The tests were carried out over the last two months as part of a review of e-voting by California Secretary of State Debra Bowen.

According to the Californian government website the review was “designed to restore the public's confidence in the integrity of the electoral process and … ensure that California’s voters are being asked to cast their ballots on machines that are secure, accurate, reliable, and accessible.”

But it has achieved exactly the opposite.

A public hearing on the report is being held today in the State capital, Sacremento.

The team of investigators, led by Matt Bishop from the Davis University of California, concluded that “the security mechanisms provided for all systems analysed were inadequate to ensure accuracy and integrity of the election results.”
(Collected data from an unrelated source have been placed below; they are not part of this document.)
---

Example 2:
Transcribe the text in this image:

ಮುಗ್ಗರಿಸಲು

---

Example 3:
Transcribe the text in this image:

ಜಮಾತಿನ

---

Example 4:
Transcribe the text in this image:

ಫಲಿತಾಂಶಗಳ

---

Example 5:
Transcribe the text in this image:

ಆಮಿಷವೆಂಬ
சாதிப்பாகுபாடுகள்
Bishop’s team was able to forge voter cards and manipulate counts from voting terminals and even the reports from servers which aggregate results. They found terminals and servers where they could overwrite firmware, run malicious code and even undo screws on protective locks to gain access to the innards of voting machines.

“Many of the components tested appear to have been hardened by taking their basic design and adding security features,” Bishop reported. “As a result, the testers were able to exploit inconsistencies between the protective mechanisms and that which they were intended to protect.”
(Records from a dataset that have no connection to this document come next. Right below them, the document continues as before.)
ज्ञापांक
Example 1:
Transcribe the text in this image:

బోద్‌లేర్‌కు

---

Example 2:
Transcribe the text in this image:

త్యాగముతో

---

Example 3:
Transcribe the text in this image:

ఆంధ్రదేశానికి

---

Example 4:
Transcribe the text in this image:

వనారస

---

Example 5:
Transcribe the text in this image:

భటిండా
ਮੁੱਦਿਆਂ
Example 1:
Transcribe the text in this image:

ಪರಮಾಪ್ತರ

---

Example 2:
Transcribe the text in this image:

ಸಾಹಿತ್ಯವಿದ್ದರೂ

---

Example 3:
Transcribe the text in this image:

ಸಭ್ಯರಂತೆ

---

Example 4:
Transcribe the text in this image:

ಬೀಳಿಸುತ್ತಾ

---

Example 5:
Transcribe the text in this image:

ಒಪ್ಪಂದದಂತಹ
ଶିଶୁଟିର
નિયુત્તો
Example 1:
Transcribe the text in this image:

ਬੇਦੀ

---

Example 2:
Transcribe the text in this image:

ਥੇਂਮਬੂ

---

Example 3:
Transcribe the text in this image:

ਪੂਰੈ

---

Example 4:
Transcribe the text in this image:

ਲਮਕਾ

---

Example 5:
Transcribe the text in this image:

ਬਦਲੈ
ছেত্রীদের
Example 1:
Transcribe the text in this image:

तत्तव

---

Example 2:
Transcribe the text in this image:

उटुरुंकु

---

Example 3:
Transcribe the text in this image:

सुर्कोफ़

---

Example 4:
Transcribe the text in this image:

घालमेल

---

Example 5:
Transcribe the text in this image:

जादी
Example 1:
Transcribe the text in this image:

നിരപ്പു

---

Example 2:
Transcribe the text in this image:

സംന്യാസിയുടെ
The systems tested were supplied by Sequoia, Diebold and Hart InterCivic. Systems supplied by Election Systems and Software arrived too late to test.

Bishop said his researchers were impeded in obtaining sufficient security data to carry out their tests and recommends in his report that in future all vendors be compelled to provide all the source code and documentation for their systems before testing commences.

“All team members felt that they lacked sufficient time to conduct a thorough examination, and consequently may have missed other serious vulnerabilities,” reported Bishop.